- _Work order_
Nothing but the pictures should go missing; return all the entries below exactly.

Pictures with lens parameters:
● ● ● ● ●
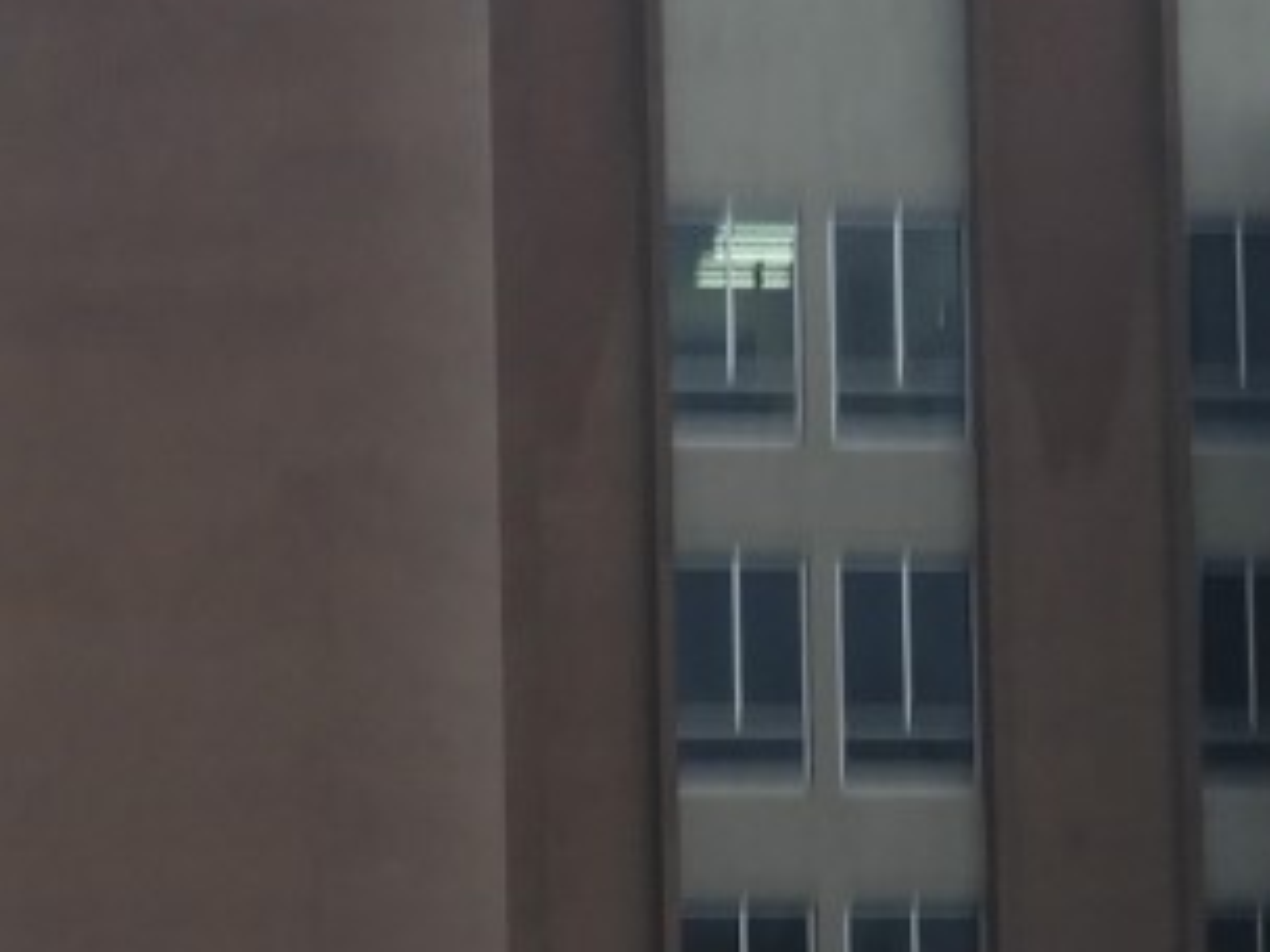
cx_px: 927
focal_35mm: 308
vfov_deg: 4.8
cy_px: 539
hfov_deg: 6.4
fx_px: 11300
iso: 100
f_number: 4.2
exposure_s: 1/30
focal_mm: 11.6
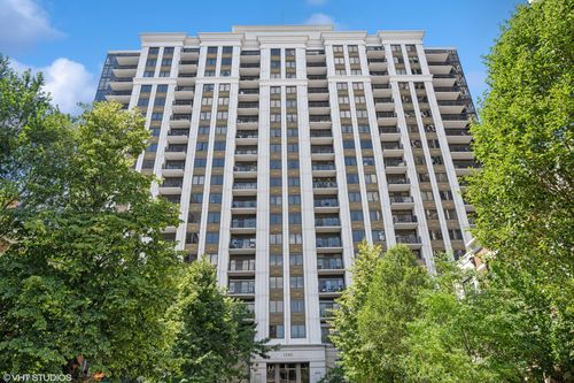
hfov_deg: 77.3
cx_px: 287
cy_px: 192
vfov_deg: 56.1
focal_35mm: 22
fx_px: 359
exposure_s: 1/250
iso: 200
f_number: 9.5
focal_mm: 22.5
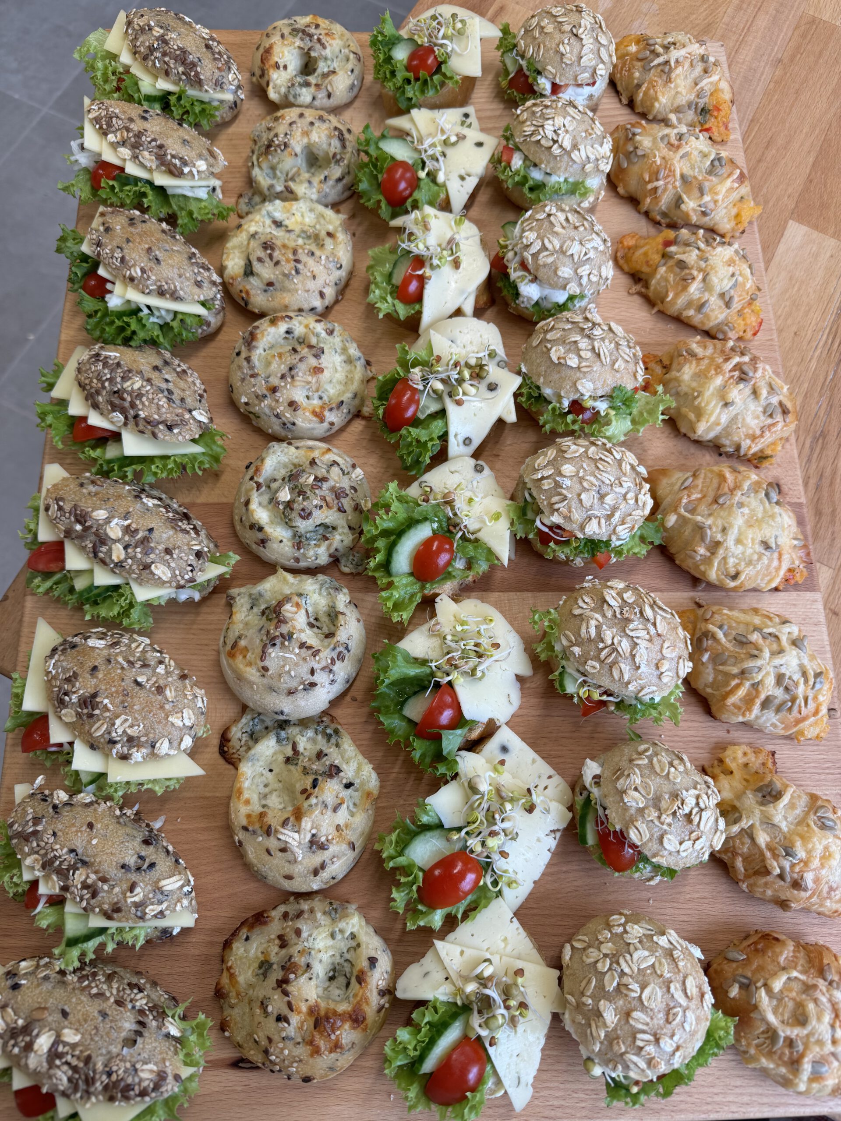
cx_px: 420
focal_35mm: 24
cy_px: 560
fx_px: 777
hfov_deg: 56.8
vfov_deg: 71.6
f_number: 1.78
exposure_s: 1/153
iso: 64
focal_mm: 6.76
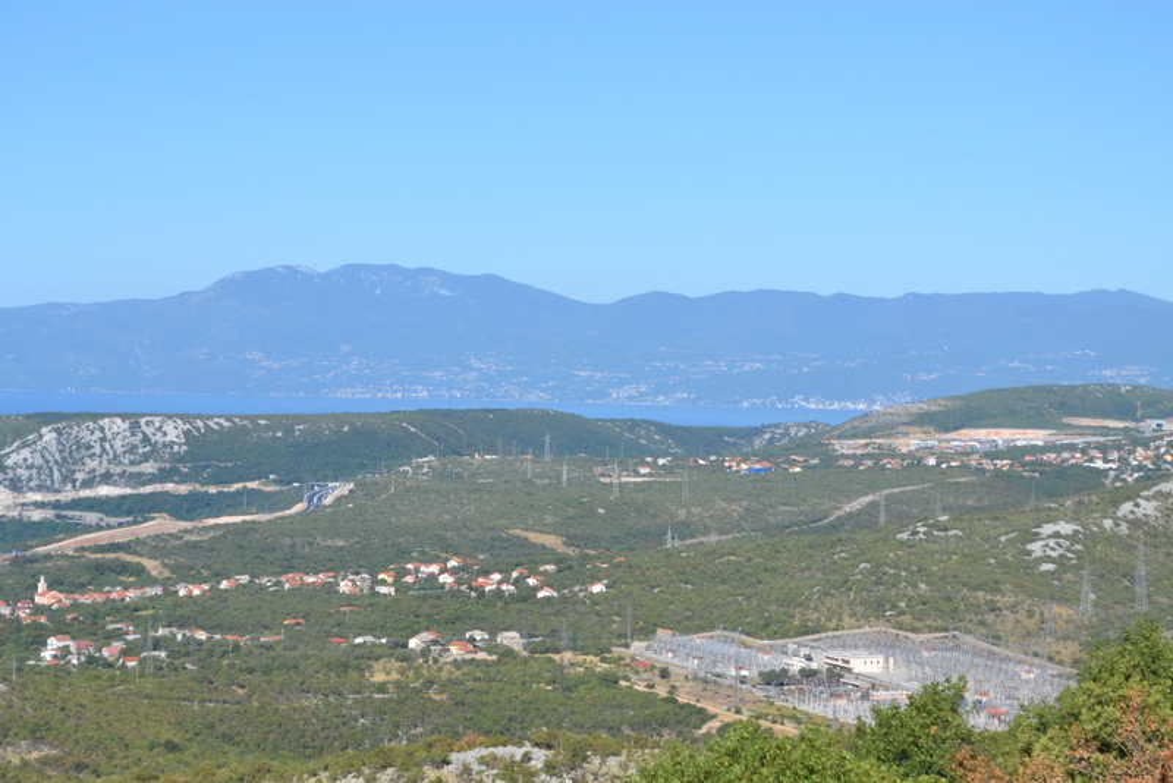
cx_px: 586
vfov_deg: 16.6
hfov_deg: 24.6
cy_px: 392
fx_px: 2689
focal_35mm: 82
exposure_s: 1/250
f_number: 8
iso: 100
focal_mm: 55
● ● ● ● ●
- _Response box_
cx_px: 927
focal_35mm: 308
vfov_deg: 4.8
cy_px: 539
hfov_deg: 6.4
fx_px: 11300
iso: 100
f_number: 4.2
exposure_s: 1/30
focal_mm: 11.6
hfov_deg: 77.3
cx_px: 287
cy_px: 192
vfov_deg: 56.1
focal_35mm: 22
fx_px: 359
exposure_s: 1/250
iso: 200
f_number: 9.5
focal_mm: 22.5
cx_px: 420
focal_35mm: 24
cy_px: 560
fx_px: 777
hfov_deg: 56.8
vfov_deg: 71.6
f_number: 1.78
exposure_s: 1/153
iso: 64
focal_mm: 6.76
cx_px: 586
vfov_deg: 16.6
hfov_deg: 24.6
cy_px: 392
fx_px: 2689
focal_35mm: 82
exposure_s: 1/250
f_number: 8
iso: 100
focal_mm: 55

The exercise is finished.